→ EXERCISE PROMPT:
Transcribe only the lines of the listing below from the one holding "text [168, 1344, 1084, 1528]" through the one holding "Document page, 1275x1650 pixels.", inclusive, without any change.

*** Opening of RECORDS ***

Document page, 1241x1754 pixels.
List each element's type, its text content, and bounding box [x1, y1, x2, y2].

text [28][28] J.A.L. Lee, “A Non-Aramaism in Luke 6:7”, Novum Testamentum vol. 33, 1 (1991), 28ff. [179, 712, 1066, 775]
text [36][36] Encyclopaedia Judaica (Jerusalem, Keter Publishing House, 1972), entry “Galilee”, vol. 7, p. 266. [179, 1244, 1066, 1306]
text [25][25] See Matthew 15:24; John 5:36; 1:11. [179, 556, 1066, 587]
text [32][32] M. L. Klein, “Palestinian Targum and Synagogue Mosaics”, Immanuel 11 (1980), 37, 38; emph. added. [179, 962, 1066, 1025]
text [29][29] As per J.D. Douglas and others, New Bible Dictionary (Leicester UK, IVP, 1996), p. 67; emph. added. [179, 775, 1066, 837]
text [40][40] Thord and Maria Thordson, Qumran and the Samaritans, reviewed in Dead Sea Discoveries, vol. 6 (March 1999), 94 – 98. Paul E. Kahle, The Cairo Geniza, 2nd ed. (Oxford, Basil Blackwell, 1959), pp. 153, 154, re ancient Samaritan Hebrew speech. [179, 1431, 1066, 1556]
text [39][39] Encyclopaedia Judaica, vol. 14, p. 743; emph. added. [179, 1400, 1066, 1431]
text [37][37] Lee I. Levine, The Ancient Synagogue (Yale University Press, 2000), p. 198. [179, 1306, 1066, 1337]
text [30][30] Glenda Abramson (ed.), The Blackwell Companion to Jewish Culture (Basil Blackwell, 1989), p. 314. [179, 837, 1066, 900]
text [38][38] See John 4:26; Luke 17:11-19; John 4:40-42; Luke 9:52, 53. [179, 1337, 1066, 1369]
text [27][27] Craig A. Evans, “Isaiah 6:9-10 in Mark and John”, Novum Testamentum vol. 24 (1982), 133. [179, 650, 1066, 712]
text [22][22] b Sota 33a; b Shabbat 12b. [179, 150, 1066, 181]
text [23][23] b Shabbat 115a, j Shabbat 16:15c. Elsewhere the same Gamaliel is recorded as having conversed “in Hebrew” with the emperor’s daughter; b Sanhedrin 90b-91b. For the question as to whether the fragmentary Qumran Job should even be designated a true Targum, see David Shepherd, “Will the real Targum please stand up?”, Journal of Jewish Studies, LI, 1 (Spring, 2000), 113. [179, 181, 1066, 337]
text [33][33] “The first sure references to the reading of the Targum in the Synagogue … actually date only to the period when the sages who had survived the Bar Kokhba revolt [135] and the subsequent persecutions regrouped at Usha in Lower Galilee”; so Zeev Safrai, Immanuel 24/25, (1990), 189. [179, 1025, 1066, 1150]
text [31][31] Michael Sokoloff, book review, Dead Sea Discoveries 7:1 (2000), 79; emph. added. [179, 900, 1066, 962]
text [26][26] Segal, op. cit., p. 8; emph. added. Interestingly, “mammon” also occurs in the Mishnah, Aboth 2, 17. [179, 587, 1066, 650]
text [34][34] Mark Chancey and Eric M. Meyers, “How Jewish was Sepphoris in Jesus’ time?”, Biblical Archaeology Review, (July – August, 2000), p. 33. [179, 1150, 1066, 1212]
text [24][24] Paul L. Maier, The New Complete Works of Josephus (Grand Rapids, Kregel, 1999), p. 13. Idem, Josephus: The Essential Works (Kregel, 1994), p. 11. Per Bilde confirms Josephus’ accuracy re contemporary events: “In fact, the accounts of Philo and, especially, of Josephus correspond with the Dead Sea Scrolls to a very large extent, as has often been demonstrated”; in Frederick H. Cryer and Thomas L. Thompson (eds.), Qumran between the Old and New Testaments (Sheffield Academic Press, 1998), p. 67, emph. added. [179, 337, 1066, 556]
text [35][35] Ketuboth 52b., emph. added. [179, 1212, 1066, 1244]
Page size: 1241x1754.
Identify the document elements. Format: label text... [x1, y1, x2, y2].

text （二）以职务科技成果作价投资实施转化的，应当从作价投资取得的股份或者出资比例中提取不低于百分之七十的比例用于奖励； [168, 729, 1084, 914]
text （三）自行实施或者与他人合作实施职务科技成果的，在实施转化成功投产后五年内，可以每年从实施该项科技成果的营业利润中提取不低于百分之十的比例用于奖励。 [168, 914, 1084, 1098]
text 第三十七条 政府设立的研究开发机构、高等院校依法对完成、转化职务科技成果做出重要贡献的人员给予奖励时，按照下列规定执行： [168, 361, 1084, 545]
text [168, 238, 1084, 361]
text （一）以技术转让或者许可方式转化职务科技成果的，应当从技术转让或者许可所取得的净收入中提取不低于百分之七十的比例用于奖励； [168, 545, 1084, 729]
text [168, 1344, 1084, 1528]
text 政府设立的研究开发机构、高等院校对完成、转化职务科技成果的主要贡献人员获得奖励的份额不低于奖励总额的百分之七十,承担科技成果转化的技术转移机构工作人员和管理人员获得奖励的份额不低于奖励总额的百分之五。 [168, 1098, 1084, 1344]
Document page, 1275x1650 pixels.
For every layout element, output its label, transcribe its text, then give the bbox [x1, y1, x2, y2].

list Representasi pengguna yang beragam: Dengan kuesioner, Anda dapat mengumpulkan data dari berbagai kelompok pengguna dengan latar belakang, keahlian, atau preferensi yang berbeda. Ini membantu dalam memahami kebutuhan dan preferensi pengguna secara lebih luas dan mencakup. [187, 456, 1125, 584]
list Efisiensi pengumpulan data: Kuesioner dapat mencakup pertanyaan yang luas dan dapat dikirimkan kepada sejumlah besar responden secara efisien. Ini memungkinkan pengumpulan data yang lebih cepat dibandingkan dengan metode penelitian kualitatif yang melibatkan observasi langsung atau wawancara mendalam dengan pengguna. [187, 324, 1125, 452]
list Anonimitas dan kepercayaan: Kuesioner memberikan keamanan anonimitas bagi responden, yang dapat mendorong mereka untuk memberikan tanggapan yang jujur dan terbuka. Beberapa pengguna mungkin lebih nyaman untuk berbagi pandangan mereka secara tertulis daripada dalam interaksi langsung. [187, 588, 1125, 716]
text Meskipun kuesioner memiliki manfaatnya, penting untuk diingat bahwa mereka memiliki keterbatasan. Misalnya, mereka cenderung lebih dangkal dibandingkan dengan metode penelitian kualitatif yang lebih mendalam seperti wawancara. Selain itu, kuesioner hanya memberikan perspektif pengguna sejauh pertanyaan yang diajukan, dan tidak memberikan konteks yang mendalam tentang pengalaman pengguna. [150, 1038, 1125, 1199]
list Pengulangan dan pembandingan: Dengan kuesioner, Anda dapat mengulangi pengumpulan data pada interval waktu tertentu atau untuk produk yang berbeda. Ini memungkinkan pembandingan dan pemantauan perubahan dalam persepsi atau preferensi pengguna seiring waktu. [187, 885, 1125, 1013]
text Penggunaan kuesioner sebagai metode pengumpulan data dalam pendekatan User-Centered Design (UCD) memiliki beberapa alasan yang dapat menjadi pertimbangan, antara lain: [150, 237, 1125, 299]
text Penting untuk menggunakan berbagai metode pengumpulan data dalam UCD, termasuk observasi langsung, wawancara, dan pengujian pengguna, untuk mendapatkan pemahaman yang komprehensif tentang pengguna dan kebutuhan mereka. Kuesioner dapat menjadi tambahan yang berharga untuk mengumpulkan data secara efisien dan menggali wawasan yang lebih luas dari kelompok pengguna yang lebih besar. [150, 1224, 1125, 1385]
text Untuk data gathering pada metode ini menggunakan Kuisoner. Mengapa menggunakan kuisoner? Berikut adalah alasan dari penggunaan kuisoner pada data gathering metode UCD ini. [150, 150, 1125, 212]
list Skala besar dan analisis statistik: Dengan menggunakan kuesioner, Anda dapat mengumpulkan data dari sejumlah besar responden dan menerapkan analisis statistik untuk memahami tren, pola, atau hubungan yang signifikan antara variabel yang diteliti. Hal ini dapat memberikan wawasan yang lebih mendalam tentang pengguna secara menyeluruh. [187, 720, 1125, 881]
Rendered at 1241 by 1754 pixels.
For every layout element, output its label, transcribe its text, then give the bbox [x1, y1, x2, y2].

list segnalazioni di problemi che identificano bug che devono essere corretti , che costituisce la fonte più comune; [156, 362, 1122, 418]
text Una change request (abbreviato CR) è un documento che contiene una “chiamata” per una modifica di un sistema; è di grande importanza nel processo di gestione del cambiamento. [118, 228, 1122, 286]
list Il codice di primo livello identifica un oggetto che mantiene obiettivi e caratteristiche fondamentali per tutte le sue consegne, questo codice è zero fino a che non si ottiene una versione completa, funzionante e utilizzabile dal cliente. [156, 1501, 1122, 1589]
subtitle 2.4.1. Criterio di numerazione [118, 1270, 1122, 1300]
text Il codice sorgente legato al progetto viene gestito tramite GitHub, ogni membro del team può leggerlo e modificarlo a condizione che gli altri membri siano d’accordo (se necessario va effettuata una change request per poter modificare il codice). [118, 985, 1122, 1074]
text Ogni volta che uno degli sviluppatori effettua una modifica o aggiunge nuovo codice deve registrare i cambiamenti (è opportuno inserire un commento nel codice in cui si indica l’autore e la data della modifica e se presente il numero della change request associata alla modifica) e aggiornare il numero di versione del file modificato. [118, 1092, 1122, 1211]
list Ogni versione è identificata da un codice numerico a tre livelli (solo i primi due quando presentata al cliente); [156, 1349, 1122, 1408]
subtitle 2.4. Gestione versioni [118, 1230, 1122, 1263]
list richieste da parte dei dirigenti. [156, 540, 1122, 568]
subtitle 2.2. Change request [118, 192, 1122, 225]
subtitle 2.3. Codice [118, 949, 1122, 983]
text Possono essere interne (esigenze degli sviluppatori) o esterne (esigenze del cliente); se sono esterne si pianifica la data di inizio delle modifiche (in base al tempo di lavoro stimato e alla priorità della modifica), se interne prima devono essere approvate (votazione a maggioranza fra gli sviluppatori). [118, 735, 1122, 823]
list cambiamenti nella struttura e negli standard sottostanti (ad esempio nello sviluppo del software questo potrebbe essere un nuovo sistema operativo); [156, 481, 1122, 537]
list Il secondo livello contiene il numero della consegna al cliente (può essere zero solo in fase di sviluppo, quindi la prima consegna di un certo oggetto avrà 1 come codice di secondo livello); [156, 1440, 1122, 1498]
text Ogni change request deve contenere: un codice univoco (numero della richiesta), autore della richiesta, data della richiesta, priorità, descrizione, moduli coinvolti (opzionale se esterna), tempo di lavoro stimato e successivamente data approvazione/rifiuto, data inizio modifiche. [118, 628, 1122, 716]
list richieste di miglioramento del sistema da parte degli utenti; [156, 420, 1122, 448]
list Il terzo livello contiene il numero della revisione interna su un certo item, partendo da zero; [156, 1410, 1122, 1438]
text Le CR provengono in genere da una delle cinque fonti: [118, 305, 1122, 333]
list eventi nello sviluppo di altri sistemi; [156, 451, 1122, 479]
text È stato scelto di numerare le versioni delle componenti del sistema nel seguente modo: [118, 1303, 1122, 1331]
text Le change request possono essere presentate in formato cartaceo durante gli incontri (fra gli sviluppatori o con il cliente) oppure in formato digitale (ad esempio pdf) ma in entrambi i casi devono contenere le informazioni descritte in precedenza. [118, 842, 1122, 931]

*** Close of RECORDS ***

→ TASK RESPONSE:
text [168, 1344, 1084, 1528]
text 政府设立的研究开发机构、高等院校对完成、转化职务科技成果的主要贡献人员获得奖励的份额不低于奖励总额的百分之七十,承担科技成果转化的技术转移机构工作人员和管理人员获得奖励的份额不低于奖励总额的百分之五。 [168, 1098, 1084, 1344]
Document page, 1275x1650 pixels.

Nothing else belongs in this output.